- ACTION ITEM A -
Identify each line of the entries that contains the word "Logement", and reproduce those lines verbatim.
BEGIN PAGE TEXT
My good Editor insists that this book must have an Author’s Preface; and insists further that it shall not contain compliments to him on the editorship. I must leave, therefore, any readers who care for the book, and comprehend the trouble that has been spent on it, to pay him their own compliments, as the successive service of his notes may call for them: but my obedience to his order, not in itself easy to me, doubles the difficulty I have in doing what, nevertheless, I am resolved to do—pay, that is to say, several extremely fine compliments to myself, upon the quality of the text.

For of course I have read none of these letters since they were first printed: of half of them I had forgotten the contents, of some, the existence; all come fresh to me; and here in Rouen, where I thought nothing could possibly have kept me from drawing all I could of the remnants of the old town, I find myself, instead, lying in bed in the morning, reading these remnants of my old self—and that with much contentment and thankful applause.

For here are a series of letters ranging over a period of, broadly, forty years of my life; most of them written hastily, and all in hours snatched from heavier work: and in the entire mass of them there is not a word I wish to change, not a statement I have to retract, and, I believe, few pieces of advice, which the reader will not find it for his good to act upon.

With which brief preface I am, for my own part, content; but as it is one of an unusual tenor, and may be thought by some of my friends, and all my foes, more candid than graceful, I permit myself the apologetic egotism of enforcing one or two of the points in which I find these letters so well worth—their author’s—reading.
END PAGE TEXT
BEGIN DATA FOR THIS TASK
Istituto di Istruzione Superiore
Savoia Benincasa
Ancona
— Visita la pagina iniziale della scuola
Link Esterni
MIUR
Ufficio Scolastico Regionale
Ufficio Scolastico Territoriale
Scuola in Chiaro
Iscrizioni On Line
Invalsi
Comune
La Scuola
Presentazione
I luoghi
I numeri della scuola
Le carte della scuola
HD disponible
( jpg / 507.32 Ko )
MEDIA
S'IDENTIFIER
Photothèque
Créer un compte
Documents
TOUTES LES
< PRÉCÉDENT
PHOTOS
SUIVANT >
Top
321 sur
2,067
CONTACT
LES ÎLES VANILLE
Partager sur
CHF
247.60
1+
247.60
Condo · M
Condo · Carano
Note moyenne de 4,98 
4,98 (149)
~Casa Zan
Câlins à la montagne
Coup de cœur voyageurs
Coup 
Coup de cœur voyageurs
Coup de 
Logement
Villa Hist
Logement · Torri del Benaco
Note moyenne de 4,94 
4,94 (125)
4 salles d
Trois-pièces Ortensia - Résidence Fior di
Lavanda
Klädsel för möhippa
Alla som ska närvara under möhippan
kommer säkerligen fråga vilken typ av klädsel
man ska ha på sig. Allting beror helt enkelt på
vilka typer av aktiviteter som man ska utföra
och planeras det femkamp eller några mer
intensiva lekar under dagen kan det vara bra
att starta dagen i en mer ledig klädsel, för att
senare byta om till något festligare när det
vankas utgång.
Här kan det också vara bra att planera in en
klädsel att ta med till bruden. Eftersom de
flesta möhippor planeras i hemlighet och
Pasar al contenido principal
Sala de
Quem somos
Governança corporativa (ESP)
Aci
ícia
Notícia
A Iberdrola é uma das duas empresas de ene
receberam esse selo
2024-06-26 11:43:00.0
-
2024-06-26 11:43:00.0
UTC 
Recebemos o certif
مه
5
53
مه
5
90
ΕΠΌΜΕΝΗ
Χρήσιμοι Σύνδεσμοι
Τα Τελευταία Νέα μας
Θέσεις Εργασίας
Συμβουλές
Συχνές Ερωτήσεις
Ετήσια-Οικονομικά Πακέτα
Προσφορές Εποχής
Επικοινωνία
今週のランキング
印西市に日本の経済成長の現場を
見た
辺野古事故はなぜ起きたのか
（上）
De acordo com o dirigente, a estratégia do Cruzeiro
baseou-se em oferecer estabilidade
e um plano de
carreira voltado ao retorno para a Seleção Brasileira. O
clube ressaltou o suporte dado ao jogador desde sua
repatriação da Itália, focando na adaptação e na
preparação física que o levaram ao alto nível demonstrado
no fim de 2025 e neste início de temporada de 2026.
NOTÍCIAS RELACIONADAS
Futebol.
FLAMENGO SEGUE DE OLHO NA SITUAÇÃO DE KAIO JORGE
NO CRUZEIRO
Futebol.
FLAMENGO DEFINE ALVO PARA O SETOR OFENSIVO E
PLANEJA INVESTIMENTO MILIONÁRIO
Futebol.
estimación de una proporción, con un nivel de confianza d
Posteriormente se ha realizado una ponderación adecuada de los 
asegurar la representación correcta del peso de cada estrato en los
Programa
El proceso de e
END DATA FOR THIS TASK
- ACTION ITEM B -
Set down verbatim the passage of the preface from "For here are" to "to act upon.".

- EXPECTED ANSWER A -
Logement
Logement · Torri del Benaco

- EXPECTED ANSWER B -
For here are a series of letters ranging over a period of, broadly, forty years of my life; most of them written hastily, and all in hours snatched from heavier work: and in the entire mass of them there is not a word I wish to change, not a statement I have to retract, and, I believe, few pieces of advice, which the reader will not find it for his good to act upon.